Puis le bruit s’éteignit.
Le lendemain matin, tout était en rumeurs à Mousseuse.
Les filles de chambre, en pénétrant dans l’appartement de Morena, avait poussé des cris qui avaient ameuté tout le château en découvrant le lit vide et le carreau coupé.
Alliette fondait en larmes.
René, à tout hasard, avait fait seller un cheval et était parti tout seul fouiller la forêt.
Jean, pâle et fiévreux ne disait rien, mais on voyait qu’il souffrait horriblement.
Quant à la comtesse douairière, ses jurons pétaradaient comme une mousquetade dans tout le château.
Justement, au coin d’un corridor, elle se rencontra nez à nez avec M. des Haudriettes que tout ce bruit inquiétait fort.
- Qu’y a-t-il, madame ? demanda le baron.
- Il y a monsieur, qu’il se passe des choses épouvantables ici, ventrebleu ! Mon château n’est plus l’asile du Bon Repos et l’Hôtellerie de la Douce Amitié, c’est actuellement un repaire de voleurs, de bandits, d’assassins, sang et mort !
- Que voulez-vous dire, madame ? balbutia M. des Haudriettes qui croyait qu’on parlait de lui.

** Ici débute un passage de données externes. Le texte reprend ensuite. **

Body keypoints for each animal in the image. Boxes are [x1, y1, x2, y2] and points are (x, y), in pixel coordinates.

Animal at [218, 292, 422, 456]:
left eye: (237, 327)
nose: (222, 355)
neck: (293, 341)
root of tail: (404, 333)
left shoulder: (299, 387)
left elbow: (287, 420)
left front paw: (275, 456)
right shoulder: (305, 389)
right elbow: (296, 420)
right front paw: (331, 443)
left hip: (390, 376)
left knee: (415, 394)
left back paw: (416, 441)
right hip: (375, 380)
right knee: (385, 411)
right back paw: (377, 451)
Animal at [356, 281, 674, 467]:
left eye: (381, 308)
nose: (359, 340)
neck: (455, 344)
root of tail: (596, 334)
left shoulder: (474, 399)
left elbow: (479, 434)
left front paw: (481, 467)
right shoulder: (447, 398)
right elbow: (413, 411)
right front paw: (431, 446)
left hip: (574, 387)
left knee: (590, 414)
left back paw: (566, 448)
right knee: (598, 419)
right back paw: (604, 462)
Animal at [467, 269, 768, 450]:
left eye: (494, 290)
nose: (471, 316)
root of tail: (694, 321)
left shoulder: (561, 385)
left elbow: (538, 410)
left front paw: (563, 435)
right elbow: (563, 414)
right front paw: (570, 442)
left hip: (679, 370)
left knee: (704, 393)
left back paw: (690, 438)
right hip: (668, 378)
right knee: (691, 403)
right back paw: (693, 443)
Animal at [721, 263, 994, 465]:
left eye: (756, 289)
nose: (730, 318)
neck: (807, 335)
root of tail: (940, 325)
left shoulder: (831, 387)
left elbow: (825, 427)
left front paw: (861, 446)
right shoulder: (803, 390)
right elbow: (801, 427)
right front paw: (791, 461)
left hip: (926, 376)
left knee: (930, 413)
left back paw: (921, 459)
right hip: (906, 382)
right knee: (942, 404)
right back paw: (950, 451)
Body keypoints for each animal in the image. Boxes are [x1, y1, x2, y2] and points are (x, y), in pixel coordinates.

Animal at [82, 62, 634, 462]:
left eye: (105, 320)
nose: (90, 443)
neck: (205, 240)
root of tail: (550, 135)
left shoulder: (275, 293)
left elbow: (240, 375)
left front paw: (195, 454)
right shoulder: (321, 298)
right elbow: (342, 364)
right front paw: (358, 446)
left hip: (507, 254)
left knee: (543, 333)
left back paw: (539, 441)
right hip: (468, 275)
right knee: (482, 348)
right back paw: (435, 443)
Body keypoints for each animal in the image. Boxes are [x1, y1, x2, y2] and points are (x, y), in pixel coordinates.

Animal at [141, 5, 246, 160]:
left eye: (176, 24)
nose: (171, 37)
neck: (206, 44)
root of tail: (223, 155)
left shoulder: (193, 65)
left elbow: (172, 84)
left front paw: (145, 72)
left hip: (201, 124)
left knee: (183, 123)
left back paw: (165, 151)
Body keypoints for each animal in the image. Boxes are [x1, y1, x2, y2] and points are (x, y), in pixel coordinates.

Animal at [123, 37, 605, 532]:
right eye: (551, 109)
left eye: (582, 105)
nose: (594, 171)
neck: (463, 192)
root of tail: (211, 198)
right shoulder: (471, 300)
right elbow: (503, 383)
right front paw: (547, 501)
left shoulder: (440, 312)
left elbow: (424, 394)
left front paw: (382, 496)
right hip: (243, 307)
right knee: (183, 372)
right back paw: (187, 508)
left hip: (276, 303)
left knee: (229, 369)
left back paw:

- Je veux dire, monsieur, que cette Morena, cette petite moricaude qui est revenue avec mes neveux, je commençais à l’aimer tout plein, cette petite païenne, eh bien, monsieur, cette petite fille a été enlevée…
- Enlevée !
- Oui, monsieur. Ah ! tête et ventre ! que le coquin qui a fait le coup ne tombe pas sous ma main, car je le ferais rouer avec tant de ménagements qu’il mettrait plus de deux jours à rendre l’âme ! Je suis comme ça, moi, ventre saint-gris ! très douce, très bonne, mais terrible aux méchants ! Voilà, monsieur.
Et elle s’éloigna, jurant toujours, tandis que M. des Haudriettes demeurait immobile au milieu du corridor.
Nous avons dit que René s’était lancé à la poursuite du ravisseur de Morena.
Après avoir retrouvé les traces du bandit sur le sable de la terrasse et de l’allée, notre héros les perdit au moment où l’homme masqué avait passé le gazon.
Mais Kertaillan ne se découragea pas.
Il fit le tour de la pelouse et remarqua enfin les pas d’un cheval qui s’éloignant en direction des bois.
Seulement avant d’atteindre la forêt, il fallait traverser le parc, et le parc était clos d’une solide muraille.
Au petit galop, René gagna le mur d’enceinte et le suivit dans toute sa longueur.
Soudain, il retint un cri. Devant lui, s’ouvrait une large brèche.
Il se pencha et reconnut avec joie les traces toutes fraîches.
Il franchit à son tour le passage et se trouva dans la forêt.
Mais au bout de cent toises, il allait à l’aventure ne retrouvant plus nul indice qui pût le guider.